By Toby Sterling
AMSTERDAM (Reuters) -Dutch health authorities called for pre-flight COVID-19 tests regardless of vaccination status for travel from outside the European Union, revealing that about 90% of the 62 people who tested positive on two flights from South Africa on Nov. 26 had been vaccinated.
Under rules in place at the time, more than 600 passengers were able to board the KLM airline flights from Johannesburg and Cape Town with either proof of vaccination or recent negative COVID-19 test results.
A spokesman for the health authority for Kennemerland, in which Schiphol airport is situated, said “around 90%” of those that tested positive had been vaccinated. KLM did not keep track of how individual passengers had met their preflight health requirements.
“By a combination of requiring tests before departure … and retesting five days after arrival, and knowing what happened, you can make flight safer,” said Jaap van Dissel, the head of infectious diseases at the Dutch Institute for Health (RIVM), in testimony to parliament on Wednesday. He also recommended quarantine for travellers from high-risk areas.
The RIVM’s advice, not yet adopted by the Dutch government, is that only a PCR test taken 48 hours before arrival in the Netherlands be accepted, and that it be required regardless of vaccination status.

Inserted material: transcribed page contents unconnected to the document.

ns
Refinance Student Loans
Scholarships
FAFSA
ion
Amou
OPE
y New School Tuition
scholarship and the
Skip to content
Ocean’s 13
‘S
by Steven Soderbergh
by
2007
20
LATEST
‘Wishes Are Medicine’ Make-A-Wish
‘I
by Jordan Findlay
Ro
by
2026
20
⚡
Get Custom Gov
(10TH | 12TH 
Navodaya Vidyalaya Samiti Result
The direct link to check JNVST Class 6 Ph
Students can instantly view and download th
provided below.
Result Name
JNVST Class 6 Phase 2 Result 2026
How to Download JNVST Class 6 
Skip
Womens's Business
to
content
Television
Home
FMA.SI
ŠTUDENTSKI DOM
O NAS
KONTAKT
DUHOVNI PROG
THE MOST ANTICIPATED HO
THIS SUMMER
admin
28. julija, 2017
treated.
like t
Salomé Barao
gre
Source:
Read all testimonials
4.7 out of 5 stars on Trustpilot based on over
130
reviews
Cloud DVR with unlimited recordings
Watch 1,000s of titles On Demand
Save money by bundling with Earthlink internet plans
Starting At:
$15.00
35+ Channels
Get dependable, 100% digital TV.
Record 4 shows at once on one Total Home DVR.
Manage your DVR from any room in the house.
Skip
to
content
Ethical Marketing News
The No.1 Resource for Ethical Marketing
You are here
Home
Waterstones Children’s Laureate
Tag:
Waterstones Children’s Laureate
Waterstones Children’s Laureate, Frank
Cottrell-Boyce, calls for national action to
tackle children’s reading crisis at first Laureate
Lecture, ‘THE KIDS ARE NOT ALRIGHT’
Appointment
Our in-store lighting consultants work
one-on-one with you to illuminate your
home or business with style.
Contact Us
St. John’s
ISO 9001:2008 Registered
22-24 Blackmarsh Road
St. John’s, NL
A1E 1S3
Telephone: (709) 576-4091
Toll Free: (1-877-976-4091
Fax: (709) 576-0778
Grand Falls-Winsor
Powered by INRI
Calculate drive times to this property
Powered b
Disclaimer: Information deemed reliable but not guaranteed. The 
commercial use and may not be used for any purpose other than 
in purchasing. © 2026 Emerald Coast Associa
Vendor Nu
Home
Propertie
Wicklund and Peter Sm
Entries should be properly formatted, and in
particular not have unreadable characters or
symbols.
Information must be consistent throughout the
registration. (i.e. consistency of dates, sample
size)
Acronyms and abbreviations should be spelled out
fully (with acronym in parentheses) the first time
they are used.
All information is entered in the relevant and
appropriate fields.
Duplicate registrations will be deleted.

Countries around the world are sharpening flight rules after the discovery of the Omicron variant of the virus, dubbed a “variant of concern” by the World Health Organization, due to worries it could resist vaccinations and prolong the COVID-19 pandemic.
The Dutch government has said it is considering the RIVM’s reommendations but it wants any decision to be made at the EU level. France, Portugal and Ireland have already adopted similar policies https://www.reuters.com/business/aerospace-defense/global-airlines-prepare-omicron-induced-volatility-2021-12-01.

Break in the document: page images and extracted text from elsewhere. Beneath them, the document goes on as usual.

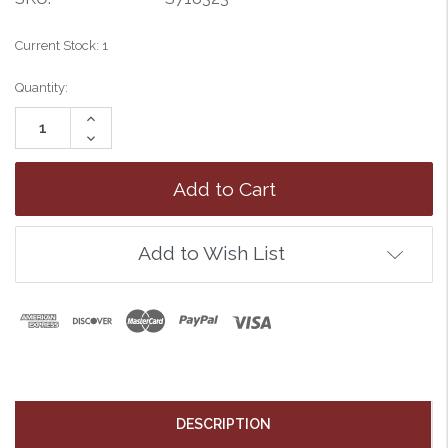
Current Stock:
1
Quantity:
Increase
Quantity:
Decrease
Quantity:
Add to Wish List
DESCRIPTION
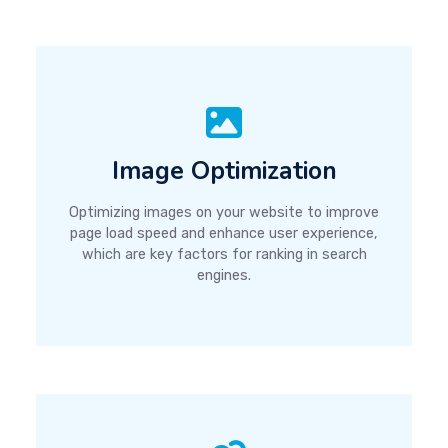
Image Optimization
Optimizing images on your website to improve
page load speed and enhance user experience,
which are key factors for ranking in search
engines.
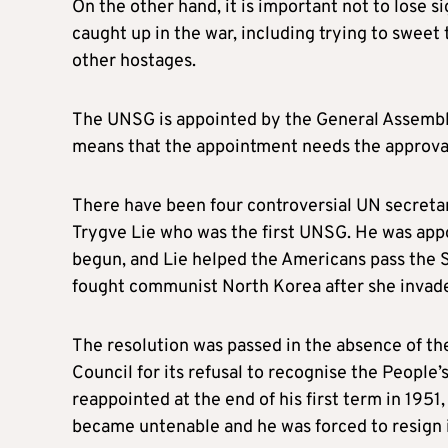
On the other hand, it is important not to lose si
caught up in the war, including trying to sweet t
other hostages.
The UNSG is appointed by the General Assembl
means that the appointment needs the approva
There have been four controversial UN secreta
Trygve Lie who was the first UNSG. He was appo
begun, and Lie helped the Americans pass the S
fought communist North Korea after she invad
The resolution was passed in the absence of th
Council for its refusal to recognise the People
reappointed at the end of his first term in 1951,
became untenable and he was forced to resign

Health authorities in Kennemerland also said on Thursday they were releasing more than half of the infected passengers, who had been kept in isolation at a hotel near the airport, after subsequent tests showed they were no longer carrying the virus.
The authorities did not say whether any of the 14 passengers that were found to be infected with the Omicron variant of the virus were being released, citing privacy reasons.
“Persons that tested positive (a second time) will remain in isolation. Their situation varies … some have symptoms, others don’t or barely,” Kennemerland health director Bert van Velden said.